Terdengar suara pintu kamar mandi yang dibuka dan tak lama kemudian Sasuke keluar dari kamar mandi dengan rambut yang masih basah meski lelaki itu telah berpakaian lengkap. Dan kini lelaki itu sedang sibuk mengusap rambutnya dengan handuk kecil yang disediakan di hotel.
Tanpa berbasa-basi, Sakura segera berkata, "Mengapa kau memindahkanku ke tengah kasur? Kau tidak melakukan hal yang tidak-tidak padaku, kan?"
Tak ada jawaban dan Sakura meringis karena mendapati Sasuke hanya menatapnya lekat-lekat dengan tatapan bingung.
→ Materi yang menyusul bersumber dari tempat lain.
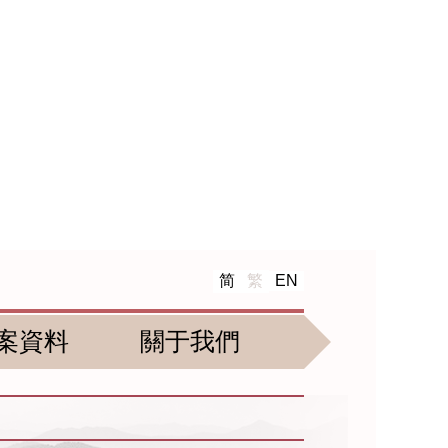
简
繁
EN
案資料
關于我們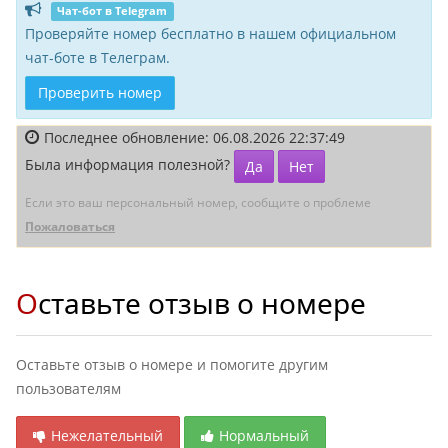
Чат-бот в Telegram
Проверяйте номер бесплатно в нашем официальном
чат-боте в Телеграм.
Проверить номер
Последнее обновление: 06.08.2026 22:37:49
Была информация полезной?
Да
Нет
Если это ваш персональный номер, сообщите о проблеме
Пожаловаться
Оставьте отзыв о номере
Оставьте отзыв о номере и помогите другим
пользователям
Нежелательный
Нормальный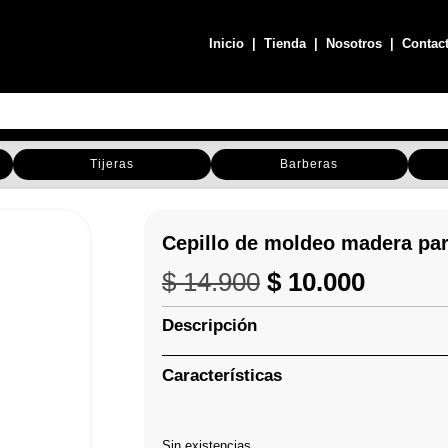
Inicio
|
Tienda
|
Nosotros
|
Contac
Tijeras
Barberas
Cepillo de moldeo madera par
El
El
$
14.900
$
10.000
precio
precio
original
actual
Descripción
era:
es:
$ 14.900.
$ 10.00
Características
Sin existencias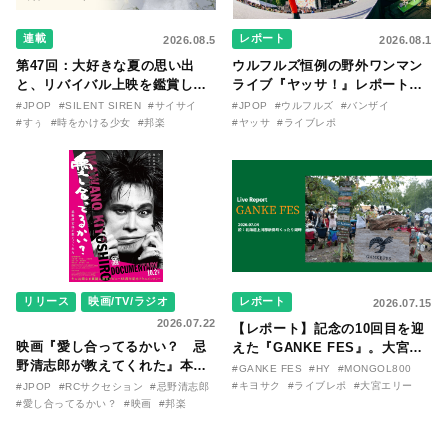
連載
レポート
2026.08.5
2026.08.1
第47回：大好きな夏の思い出
ウルフルズ恒例の野外ワンマン
と、リバイバル上映を鑑賞した
ライブ『ヤッサ！』レポート！
『時をかける少女』のおはなし
リリースから30年を迎えたアル
#JPOP
#SILENT SIREN
#サイサイ
#JPOP
#ウルフルズ
#バンザイ
〜SILENT SIREN・すぅ『この
バム『バンザイ』完全再現に、
#すぅ
#時をかける少女
#邦楽
#ヤッサ
#ライブレポ
季節が終わる前に〜わたしと〇
大阪に集まったファンが熱狂し
〇のはなし〜』
た日。
リリース
映画/TV/ラジオ
レポート
2026.07.15
2026.07.22
【レポート】記念の10回目を迎
映画『愛し合ってるかい？ 忌
えた『GANKE FES』。大宮エ
野清志郎が教えてくれた』本予
リー作『アイヌの神々の崖』を
#GANKE FES
#HY
#MONGOL800
告映像とキービジュアルがつい
前に、キヨサク
#キヨサク
#ライブレポ
#大宮エリー
#JPOP
#RCサクセション
#忌野清志郎
に解禁！ キヨシロー関連商品も
（MONGOL800）がウクレレで
#愛し合ってるかい？
#映画
#邦楽
続々と発売が決定！
熱唱。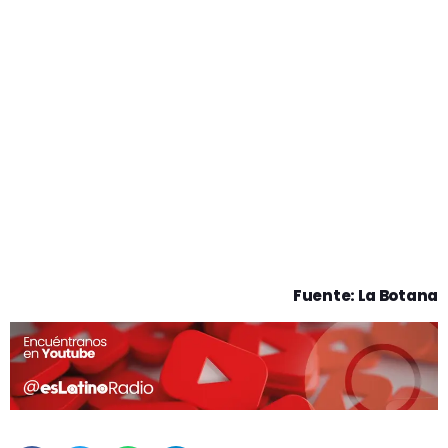
Fuente: La Botana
Sakura menatap telinga Sasuke dan menyadari jika lelaki itu sedang tidak mengenakan alat bantu dengar sehingga tak mungkin mendengar perkataannya.
"Aih..." Sakura berdecak kesal. "Serasa bicara dengan tembok saja."
Sasuke menyadari jika Sakura mengatakan sesuatu yang tak bisa didengarnya. Ia tak membaca gerakan bibir wanita itu sehingga tak mengerti apa yang diucapkannya. Namun ia menyadari jika wajah Sakura tampak masam sehingga apapun yang ia katakan pastilah bukan hal yang menyenangkan.
Sambil tetap mengusap rambutnya, Sasuke berjalan menuju sofa dan mendudukkan dirinya. Ia menekan daun telinganya sendiri yang terasa panas karena memerah dan masih terasa agak sakit sebelum kembali memasang alat di telinganya.
"Hn?"
Sakura kembali mengulang ucapannya dan menahan rasa jengkel, "Kutanya, mengapa kau memindahkanku ke tengah kasur? Kau tidak melakukan yang aneh-aneh padaku, kan?"
"Aku tidak ingin kau jatuh."
Sakura agak kaget dengan jawaban Sasuke yang diluar dugaan. Ia tak mengira kalau lelaki itu ternyata mempedulikannya meski sebetulnya mereka tak saling mengenal. Dan dalam dua bulan, mereka berdua akan kembali menjadi dua orang yang saling tak mengenal.
"Kenapa? Kita bahkan baru kenal kemarin," Sakura mengungkapkan rasa penasarannya secara refleks.
Sasuke bahkan tak tahu bagaimana menjelaskannya dengan kata. Ia hanya mengendikkan bahu tanpa menjawab apapun pada Sakura.
Sakura mengernyitkan dahi, tak mengerti dengan maksud dari tindakan Sasuke. Ia masih merasa penasaran, namun ia segera menahan diri untuk bertanya. Persetan dengan apapun alasan lelaki itu, yang jelas dua bulan lagi ia tak perlu berurusan dengan lelaki itu.